Per-turn TTFT (first-token latency) and steady-state decode tok/s, bucketed by input-token length of that turn. We bucket per turn rather than per task because the agent loop's input grows monotonically inside a single task — buckets reveal how each provider scales prefill and decode under increasing context.

Buckets: 0–10k, 10–30k, 30–60k, 60–120k, 120k+ tokens. Buckets with fewer than 5 turns of data are dropped to avoid noise.

Read this as: a profile that holds steady across buckets has a working KV-cache / prefix-cache; a profile whose TTFT slopes up sharply is recomputing prefill on every turn.

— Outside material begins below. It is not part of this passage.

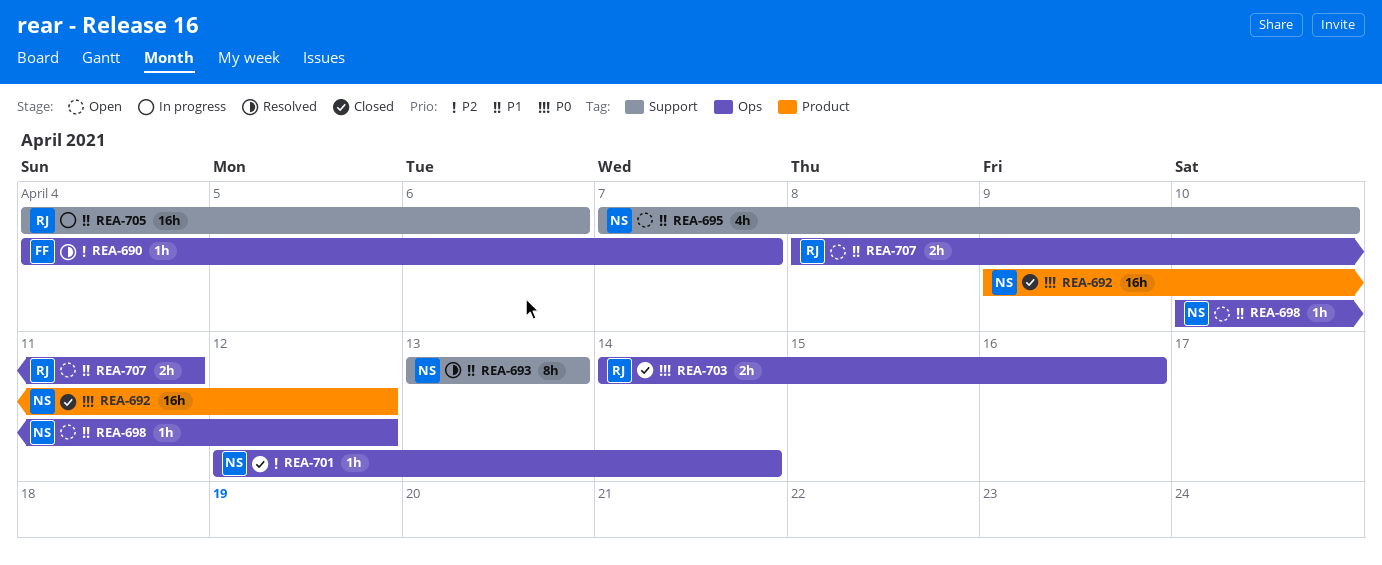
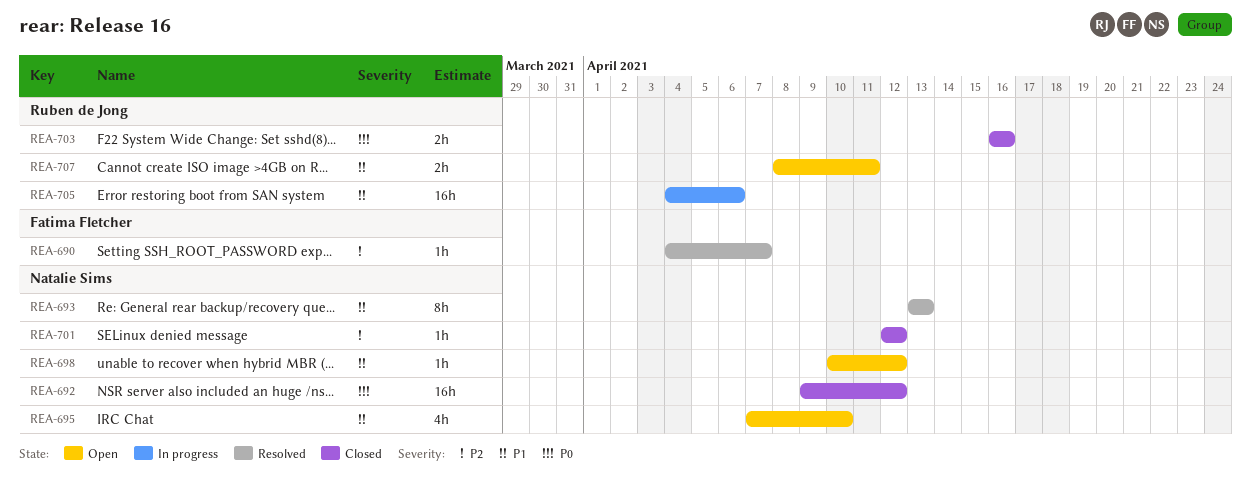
REA-701, due: Apr 14 -> Apr 12
REA-703, start: Apr 14 -> Apr 16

TTFT (seconds, lower is better)

ttft-by-context.svg

Decode tok/s (higher is better)

decode-by-context.svg

Provider details

Provider details below use public profile labels. They publish enough information to interpret the benchmark results: provider surface, runtime family, model or quantization, sampling policy, context limits, and broad hardware class for self-hosted profiles.

OpenRouter Qwen3.6-27B

  • Profile: fiz-openrouter-qwen3-6-27b
  • Surface: managed OpenAI-compatible API through OpenRouter.
  • Model: qwen/qwen3-6-27b-instruct.
  • Sampling: temperature=0.6, top_p=0.95, top_k=20, reasoning low.
  • Limits: 128k advertised context, 32k max output.
  • Cost profile: low cash cost per run; current medians put it near the budget end of the hosted profiles.
  • Notes: provider-side routing and caching are opaque, so this profile is best read as the managed throughput reference for Qwen3.6-27B.

sindri-vllm

  • Profile: sindri-vllm
  • Surface: self-hosted vLLM on a local RTX-class CUDA workstation.
  • Model: Qwen3.6-27B AutoRound int4.
  • Sampling: temperature=0.6, top_p=0.95, top_k=20, reasoning low.
  • Limits: 180k advertised context, 32k max output; effective usable context depends on runtime memory pressure.
  • Notes: decode throughput is strong, but TTFT rises with long context. Prefix caching is the main performance lever for this profile.

sindri-llamacpp

  • Profile: sindri-llamacpp
  • Surface: self-hosted llama.cpp on the same local CUDA hardware class as sindri-vllm.
  • Model: Qwen3.6-27B Q3_K_XL quantization.
  • Sampling: temperature=0.6, top_p=0.95, top_k=20; provider-specific reasoning hints are not sent to llama.cpp.
  • Notes: this profile isolates runtime and quantization differences against the same broad hardware class as the vLLM profile.

local-vllm-rtx3090

  • Profile: local-vllm-rtx3090
  • Surface: self-hosted vLLM on a mobile RTX-class CUDA system.
  • Model: Qwen3.6-27B AutoRound int4.
  • Sampling: same as sindri-vllm.
  • Notes: this profile is wired up but not yet producing enough real reps for a comparable benchmark read.

local-omlx-qwen3-6-27b

  • Profile: local-omlx-qwen3-6-27b
  • Surface: self-hosted oMLX on an Apple silicon workstation class.
  • Model: Qwen3.6-27B MLX 8-bit.
  • Sampling: temperature=0.6, top_p=0.95, top_k=20, reasoning low.
  • Limits: 128k advertised context, 32k max output.
  • Notes: current results show slower TTFT and decode than the CUDA profiles at this model size.

local-rapidmlx-qwen3-6-27b

  • Profile: local-rapidmlx-qwen3-6-27b
  • Surface: self-hosted Rapid-MLX on an Apple silicon workstation class.
  • Model: Qwen3.6-27B MLX 8-bit.
  • Sampling: same as the oMLX profile.
  • Notes: this profile is not yet producing comparable real reps.

local-lmstudio-qwen3-6-27b

  • Profile: local-lmstudio-qwen3-6-27b
  • Surface: LM Studio alternate runtime.
  • Model: Qwen3.6-27B class local model.
  • Notes: this profile is a placeholder until it produces real reps.